Member of the Delhi Legislative Assembly
- In office 2008–2013
- Constituency: Wazirpur

Personal details
- Party: Indian National Congress
- Education: Shri Ram College of Commerce

= Hari Shanker Gupta =

Indian politician

Hari Shanker Gupta is an Indian politician and a member of the Indian National Congress. He served as a member of the Delhi Legislative Assembly from the Wazirpur constituency from 2008 to 2013. He was elected in the 2008 Delhi Legislative Assembly election, defeating Bharatiya Janata Party candidate Mange Ram Garg.

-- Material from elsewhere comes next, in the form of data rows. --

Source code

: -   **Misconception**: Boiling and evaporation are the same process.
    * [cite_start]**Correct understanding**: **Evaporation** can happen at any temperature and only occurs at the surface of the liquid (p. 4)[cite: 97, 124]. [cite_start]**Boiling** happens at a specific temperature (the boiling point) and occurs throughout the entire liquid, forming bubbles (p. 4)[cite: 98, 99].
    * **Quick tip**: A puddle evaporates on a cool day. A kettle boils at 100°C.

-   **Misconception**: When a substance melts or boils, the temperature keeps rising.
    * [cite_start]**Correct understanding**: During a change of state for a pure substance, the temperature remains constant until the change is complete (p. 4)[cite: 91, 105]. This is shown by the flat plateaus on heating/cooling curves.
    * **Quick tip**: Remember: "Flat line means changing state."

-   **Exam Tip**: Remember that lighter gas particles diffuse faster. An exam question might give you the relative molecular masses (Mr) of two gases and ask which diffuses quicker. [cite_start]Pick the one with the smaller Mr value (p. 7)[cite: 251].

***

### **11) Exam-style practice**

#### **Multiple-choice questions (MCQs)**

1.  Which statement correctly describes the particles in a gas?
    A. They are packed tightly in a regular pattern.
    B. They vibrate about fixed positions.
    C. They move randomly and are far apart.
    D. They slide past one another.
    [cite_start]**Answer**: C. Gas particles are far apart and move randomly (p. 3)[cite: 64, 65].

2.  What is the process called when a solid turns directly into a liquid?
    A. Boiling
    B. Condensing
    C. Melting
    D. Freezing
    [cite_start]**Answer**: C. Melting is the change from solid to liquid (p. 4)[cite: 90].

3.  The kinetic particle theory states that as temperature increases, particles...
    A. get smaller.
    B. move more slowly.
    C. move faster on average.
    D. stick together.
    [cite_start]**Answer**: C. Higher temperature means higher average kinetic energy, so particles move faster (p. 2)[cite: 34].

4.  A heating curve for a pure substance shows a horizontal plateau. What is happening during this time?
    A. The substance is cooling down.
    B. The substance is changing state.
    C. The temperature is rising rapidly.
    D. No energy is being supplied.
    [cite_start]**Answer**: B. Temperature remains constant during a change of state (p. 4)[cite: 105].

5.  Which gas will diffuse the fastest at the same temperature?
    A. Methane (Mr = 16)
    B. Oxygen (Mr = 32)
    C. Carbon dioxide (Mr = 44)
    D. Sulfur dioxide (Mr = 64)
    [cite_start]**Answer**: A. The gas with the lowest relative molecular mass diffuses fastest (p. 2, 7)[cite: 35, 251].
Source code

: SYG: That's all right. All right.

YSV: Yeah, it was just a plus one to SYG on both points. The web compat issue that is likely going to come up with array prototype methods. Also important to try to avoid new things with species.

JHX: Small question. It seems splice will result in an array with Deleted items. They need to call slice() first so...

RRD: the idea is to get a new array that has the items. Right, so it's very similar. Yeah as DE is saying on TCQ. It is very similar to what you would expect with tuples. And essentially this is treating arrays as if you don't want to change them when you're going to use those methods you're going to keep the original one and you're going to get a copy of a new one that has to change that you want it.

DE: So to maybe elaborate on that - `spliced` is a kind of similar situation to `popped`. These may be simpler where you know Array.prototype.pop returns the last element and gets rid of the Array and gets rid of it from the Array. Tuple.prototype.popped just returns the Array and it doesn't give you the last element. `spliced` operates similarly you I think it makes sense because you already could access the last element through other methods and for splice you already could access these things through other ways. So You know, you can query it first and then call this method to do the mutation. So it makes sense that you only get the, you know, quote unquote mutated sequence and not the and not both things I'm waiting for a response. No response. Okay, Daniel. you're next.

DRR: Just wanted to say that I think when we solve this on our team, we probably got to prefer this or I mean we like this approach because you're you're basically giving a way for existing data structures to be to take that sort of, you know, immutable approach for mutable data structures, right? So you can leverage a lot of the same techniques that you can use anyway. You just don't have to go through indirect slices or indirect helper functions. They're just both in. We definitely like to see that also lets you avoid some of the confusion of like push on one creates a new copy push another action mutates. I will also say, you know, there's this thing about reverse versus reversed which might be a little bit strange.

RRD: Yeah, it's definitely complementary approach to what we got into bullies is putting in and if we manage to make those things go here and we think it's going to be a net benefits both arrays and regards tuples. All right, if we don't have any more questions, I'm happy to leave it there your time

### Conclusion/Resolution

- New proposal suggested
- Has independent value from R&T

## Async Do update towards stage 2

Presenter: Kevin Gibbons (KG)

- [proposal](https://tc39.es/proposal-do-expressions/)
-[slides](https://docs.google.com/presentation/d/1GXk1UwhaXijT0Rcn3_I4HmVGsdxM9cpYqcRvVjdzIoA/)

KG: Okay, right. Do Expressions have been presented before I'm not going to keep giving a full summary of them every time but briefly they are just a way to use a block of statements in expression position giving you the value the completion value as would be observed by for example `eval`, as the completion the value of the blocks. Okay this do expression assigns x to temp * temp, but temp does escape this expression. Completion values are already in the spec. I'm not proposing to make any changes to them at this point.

== Early life and education ==
Gupta is the son of Sanwal Ram Gupta. He completed a Bachelor of Commerce degree in 1976 and a Master of Commerce degree from Shri Ram College of Commerce, Delhi University, in 1978.

== Political career ==
Gupta first contested a Delhi Legislative Assembly election in 1993, when he stood as an Indian National Congress candidate from the Timarpur Assembly constituency. He received 22,176 votes and finished second to Bharatiya Janata Party candidate Rajender Gupta.

In the 2008 Delhi Legislative Assembly election, Gupta contested the Wazirpur constituency as an Indian National Congress candidate. He received 39,977 votes, or 45.07% of the valid votes, and defeated Bharatiya Janata Party candidate Mange Ram Garg by 3,140 votes.

In the 2013 Delhi Legislative Assembly election, Gupta contested the Wazirpur constituency again as an Indian National Congress candidate. He received 24,750 votes, or 24.05% of the vote, and finished third behind Bharatiya Janata Party candidate Mahander Nagpal and Aam Aadmi Party candidate Praveen Kumar.

In November 2023, Gupta was among former Congress MLAs present at a protest by Delhi Transport Corporation bus marshals outside the Delhi Secretariat.